While designing the communication subsystem for TCE we considered the message passing and remote procedure call (RPC) paradigms. Message passing style excels in performance, but RPC has more robust semantics. We finally decide to choose message passing as the communication mechanism, mainly because RPC produces larger overhead, requires an extra acknowledgment message and its calling semantics is language dependent. Message passing on the other hand, is fast and more flexible for building parallel applications. The RPC interactions can still be implemented by an application itself by using multiple threads and message passing primitives.

Majority of communication systems are single-threaded. Therefore, message recipients are simple addressed by relative or absolute processes' identifiers. In a multithreaded environment, these methods are not "precise" enough. We would like to give application builders more flexibility, to allow them to address particular threads as receivers of messages. On the other hand, that addressing should not require to couple threads' identifiers with particular messages, as threads are often used as "helpers", which do their job and then exit. Therefore, we based the communication in TCE on abstract communication objects called ports and channels. Ports represent processes' points of contact and are used to create communication links — channels. Depending on how an application defines ports and channels in terms of on- and off-stack variables, they will be either accessible by all processes' threads or be local within a thread context.
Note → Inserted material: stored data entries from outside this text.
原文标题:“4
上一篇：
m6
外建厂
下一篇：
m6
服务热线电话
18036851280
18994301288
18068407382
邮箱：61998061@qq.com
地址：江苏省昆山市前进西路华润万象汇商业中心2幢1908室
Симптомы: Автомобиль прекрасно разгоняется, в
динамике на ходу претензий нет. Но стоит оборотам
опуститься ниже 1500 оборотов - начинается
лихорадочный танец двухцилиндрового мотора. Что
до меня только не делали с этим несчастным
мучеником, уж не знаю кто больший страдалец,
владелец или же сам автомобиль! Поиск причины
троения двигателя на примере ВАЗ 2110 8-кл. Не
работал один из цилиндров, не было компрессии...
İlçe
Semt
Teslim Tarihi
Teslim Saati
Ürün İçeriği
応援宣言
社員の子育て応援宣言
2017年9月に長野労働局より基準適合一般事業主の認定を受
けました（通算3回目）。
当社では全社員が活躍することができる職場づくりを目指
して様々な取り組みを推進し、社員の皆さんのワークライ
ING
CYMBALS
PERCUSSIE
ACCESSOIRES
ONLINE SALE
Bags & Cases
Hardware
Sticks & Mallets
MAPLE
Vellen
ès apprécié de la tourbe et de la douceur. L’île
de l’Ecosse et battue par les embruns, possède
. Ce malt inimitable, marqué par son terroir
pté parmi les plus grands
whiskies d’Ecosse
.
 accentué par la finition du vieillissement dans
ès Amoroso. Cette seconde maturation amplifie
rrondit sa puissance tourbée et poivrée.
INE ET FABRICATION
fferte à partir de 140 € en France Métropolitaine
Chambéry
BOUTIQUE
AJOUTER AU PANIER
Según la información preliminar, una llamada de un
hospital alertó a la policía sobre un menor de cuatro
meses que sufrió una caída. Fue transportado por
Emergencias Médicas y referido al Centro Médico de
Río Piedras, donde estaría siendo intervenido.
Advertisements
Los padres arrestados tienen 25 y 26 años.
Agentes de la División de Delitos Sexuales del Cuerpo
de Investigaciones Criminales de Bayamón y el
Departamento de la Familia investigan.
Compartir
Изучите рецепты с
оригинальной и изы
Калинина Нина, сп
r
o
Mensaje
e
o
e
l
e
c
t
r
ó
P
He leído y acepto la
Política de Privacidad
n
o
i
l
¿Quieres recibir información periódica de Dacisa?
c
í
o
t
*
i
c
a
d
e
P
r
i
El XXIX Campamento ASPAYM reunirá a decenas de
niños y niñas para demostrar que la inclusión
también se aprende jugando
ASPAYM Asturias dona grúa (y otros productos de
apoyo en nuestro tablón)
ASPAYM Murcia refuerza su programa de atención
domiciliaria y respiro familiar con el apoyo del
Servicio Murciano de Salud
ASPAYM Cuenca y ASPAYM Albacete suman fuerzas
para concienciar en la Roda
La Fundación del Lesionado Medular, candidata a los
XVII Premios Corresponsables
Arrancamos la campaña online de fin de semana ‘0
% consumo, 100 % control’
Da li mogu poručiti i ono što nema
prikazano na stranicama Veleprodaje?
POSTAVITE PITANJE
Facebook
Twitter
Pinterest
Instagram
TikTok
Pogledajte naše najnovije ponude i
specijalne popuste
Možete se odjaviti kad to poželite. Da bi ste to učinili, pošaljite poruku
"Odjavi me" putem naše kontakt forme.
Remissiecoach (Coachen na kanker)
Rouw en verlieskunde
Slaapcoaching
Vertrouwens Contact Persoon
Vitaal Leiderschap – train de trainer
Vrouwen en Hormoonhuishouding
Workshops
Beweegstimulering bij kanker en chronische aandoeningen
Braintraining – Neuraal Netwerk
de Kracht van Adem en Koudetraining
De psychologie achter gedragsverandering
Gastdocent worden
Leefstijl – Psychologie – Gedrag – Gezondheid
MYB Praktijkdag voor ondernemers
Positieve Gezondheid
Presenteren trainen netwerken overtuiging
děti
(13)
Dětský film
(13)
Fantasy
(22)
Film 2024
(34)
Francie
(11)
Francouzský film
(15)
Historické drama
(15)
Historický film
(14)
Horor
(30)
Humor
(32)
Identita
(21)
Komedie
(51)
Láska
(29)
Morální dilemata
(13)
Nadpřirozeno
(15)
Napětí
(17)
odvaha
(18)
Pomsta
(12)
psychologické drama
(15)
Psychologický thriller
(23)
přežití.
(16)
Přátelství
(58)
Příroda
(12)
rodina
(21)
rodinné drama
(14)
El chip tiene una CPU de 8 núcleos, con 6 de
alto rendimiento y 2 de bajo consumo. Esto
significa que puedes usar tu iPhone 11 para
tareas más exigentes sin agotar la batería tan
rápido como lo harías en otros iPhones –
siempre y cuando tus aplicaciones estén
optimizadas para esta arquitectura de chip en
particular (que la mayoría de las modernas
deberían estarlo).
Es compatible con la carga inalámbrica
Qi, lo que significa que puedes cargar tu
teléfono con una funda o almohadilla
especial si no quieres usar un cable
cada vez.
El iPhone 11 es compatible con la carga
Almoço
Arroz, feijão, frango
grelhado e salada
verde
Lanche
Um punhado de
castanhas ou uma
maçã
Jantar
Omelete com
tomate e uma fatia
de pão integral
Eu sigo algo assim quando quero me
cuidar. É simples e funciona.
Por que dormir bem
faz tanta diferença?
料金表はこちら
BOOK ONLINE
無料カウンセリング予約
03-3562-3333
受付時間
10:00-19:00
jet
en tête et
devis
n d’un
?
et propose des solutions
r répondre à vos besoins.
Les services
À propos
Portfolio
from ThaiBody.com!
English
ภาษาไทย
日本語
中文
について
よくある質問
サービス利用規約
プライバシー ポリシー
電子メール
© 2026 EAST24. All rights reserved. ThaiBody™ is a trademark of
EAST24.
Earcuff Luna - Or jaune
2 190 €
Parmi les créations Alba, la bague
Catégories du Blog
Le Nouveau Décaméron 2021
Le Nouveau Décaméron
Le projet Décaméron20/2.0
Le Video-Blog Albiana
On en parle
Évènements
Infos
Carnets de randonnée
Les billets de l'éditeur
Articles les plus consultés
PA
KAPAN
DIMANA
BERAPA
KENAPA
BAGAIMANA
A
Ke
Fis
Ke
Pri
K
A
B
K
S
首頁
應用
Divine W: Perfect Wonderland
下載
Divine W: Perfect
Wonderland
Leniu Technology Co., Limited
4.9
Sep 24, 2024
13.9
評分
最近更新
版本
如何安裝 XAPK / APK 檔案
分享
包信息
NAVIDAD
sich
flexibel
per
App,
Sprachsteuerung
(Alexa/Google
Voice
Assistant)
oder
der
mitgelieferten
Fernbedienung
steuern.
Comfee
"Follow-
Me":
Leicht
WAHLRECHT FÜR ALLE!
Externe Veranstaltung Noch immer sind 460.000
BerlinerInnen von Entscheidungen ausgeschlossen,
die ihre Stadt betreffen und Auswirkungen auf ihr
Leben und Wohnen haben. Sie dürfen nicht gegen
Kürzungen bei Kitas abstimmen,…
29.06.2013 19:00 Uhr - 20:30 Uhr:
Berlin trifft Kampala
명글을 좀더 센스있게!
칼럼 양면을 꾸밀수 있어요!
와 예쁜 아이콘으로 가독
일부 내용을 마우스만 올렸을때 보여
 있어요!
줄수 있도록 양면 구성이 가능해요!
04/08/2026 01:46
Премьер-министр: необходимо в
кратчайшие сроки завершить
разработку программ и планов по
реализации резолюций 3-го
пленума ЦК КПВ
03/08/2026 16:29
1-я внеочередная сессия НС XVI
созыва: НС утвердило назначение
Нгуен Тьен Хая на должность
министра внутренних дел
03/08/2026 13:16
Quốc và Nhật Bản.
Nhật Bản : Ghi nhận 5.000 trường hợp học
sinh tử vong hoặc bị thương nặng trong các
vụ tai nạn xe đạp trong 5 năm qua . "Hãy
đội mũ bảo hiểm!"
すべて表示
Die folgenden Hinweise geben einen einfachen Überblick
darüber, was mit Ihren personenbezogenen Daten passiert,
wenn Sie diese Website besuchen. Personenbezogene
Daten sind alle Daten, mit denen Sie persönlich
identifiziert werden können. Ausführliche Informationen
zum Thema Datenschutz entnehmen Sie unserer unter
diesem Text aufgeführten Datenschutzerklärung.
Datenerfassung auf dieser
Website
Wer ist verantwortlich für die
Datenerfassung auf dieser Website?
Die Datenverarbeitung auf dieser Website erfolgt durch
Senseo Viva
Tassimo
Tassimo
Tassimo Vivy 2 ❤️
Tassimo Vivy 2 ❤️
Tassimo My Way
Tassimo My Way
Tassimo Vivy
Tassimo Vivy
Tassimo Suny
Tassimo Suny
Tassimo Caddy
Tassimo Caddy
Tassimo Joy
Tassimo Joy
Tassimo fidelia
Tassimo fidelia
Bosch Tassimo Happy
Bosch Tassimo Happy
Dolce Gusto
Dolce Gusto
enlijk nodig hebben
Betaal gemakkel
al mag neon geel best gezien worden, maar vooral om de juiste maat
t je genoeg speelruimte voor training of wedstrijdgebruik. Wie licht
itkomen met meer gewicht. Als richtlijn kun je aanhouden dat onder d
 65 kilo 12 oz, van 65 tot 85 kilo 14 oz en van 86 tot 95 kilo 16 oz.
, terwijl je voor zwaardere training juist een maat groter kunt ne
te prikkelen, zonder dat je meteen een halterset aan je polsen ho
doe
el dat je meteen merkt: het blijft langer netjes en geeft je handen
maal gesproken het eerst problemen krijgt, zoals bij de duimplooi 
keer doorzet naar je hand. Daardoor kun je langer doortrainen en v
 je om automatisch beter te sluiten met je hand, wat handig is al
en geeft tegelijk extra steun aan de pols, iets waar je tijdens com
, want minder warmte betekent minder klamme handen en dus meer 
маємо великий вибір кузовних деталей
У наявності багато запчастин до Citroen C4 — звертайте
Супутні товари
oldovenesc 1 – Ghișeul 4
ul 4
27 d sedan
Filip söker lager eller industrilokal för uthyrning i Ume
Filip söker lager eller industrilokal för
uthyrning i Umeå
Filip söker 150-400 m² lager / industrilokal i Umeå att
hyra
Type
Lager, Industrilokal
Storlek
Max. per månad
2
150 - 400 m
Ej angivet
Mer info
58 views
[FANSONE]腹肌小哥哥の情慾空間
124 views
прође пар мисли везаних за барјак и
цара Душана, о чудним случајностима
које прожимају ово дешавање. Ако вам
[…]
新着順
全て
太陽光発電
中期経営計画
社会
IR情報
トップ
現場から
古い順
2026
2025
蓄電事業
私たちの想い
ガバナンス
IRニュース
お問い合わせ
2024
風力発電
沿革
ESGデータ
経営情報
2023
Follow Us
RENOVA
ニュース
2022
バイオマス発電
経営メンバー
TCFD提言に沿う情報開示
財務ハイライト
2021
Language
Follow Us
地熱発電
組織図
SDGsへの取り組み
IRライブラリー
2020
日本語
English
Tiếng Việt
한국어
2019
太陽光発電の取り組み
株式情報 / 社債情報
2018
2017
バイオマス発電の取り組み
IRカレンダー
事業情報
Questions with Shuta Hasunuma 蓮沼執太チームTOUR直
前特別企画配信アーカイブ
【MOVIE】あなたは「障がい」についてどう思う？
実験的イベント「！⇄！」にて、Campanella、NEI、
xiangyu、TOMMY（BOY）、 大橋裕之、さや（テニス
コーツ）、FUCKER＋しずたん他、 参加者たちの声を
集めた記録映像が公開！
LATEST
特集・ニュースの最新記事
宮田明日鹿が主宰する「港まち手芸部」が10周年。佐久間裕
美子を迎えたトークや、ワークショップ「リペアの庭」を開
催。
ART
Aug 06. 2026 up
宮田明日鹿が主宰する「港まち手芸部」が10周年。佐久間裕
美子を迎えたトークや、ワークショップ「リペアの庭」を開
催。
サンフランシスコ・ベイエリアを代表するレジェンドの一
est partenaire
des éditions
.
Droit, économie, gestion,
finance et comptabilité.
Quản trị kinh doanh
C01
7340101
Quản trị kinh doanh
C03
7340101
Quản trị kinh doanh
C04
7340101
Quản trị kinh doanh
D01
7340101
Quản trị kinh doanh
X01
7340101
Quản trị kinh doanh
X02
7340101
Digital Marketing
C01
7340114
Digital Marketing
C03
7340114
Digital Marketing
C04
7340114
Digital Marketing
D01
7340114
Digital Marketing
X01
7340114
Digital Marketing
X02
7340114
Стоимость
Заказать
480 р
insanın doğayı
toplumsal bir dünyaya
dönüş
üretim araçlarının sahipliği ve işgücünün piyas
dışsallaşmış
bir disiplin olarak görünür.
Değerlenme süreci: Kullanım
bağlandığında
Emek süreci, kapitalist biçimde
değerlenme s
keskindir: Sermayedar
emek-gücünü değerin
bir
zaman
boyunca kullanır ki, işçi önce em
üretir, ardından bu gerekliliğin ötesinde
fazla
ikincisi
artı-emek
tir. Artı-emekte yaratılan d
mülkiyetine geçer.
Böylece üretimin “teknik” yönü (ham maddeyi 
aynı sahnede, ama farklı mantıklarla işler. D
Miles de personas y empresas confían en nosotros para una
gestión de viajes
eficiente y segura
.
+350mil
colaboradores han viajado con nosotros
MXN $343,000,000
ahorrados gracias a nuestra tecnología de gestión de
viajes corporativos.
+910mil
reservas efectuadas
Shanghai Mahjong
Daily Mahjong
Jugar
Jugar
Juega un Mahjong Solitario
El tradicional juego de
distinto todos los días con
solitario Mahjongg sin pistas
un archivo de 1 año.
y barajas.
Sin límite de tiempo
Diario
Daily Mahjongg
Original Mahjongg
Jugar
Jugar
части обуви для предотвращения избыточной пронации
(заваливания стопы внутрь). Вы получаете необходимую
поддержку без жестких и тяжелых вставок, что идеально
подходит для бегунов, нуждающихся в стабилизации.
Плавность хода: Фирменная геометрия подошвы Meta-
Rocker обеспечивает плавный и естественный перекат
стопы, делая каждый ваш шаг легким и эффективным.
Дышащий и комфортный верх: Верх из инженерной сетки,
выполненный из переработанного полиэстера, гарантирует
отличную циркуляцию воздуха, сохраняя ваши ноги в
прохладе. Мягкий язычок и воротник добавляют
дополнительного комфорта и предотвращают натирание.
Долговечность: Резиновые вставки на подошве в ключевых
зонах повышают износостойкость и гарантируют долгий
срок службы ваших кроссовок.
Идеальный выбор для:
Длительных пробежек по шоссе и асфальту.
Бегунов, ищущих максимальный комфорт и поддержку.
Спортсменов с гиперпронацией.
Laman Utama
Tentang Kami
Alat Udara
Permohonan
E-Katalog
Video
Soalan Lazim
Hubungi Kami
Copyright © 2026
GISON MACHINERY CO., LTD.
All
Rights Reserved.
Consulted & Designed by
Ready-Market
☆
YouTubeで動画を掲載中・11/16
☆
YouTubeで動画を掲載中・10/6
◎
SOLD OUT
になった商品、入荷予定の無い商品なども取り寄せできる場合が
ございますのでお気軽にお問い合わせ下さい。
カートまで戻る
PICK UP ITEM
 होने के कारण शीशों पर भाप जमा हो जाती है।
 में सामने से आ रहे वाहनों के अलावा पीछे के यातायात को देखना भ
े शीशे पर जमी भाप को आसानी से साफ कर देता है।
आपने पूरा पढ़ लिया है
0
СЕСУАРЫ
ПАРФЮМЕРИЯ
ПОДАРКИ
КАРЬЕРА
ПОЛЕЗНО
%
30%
By using appropriate ports, two processes can establish an exclusive link in the form of a channel. Channels may be two- and one-directional or have both directions closed (null channels). To better tailor application needs to the message passing style to application needs, channels may have different characteristics which describe details of the desired transfer protocol. TCE currently supports buffered and unbuffered (synchronous) message passing as well as additional acknowledgments send when a message reaches a destination process or is consumed by a receiving thread.

The final phase in the TCE design concerns interoperability between different programming models as well as various computer architectures. To support both data parallel and functional parallel paradigms, our system enforces the host-node programming style, according to which an application can have a complete control over how and where its processes are placed. This allows to freely mix data and functional parallelism, even within one set of cooperating processes. Since most of parallel applications exercise the data parallel paradigm, our environment furnishes a special support for it by providing a rich set of collective communications, which can be performed on a collection of channels called channel sets. We assumed that using our library, it should be possible to take advantage of various, heterogenous computing resources. Except SIMD machines, all other low- and high-end architectures ought to be covered. To provide a dynamic access to all currently available resources, we decided to uses a network of daemons. Daemons are placed on all nodes, which are both listed in configuration files and are loosly-coupled with other nodes. A tightly-coupled, parallel system has only one daemon placed at its front-end. Despite the fact that certain portion of a composite application can reside on parallel nodes which are not accessible from the Internet network, communication is still possible via message forwarding. An application does have to be aware of that, as the TCE runtime together with daemons will automatically forward messages to the destination processes. Similarly, an application will not be bothered by differences in machine dependent representations of data formats. All conversions, when needed, are performed by our library.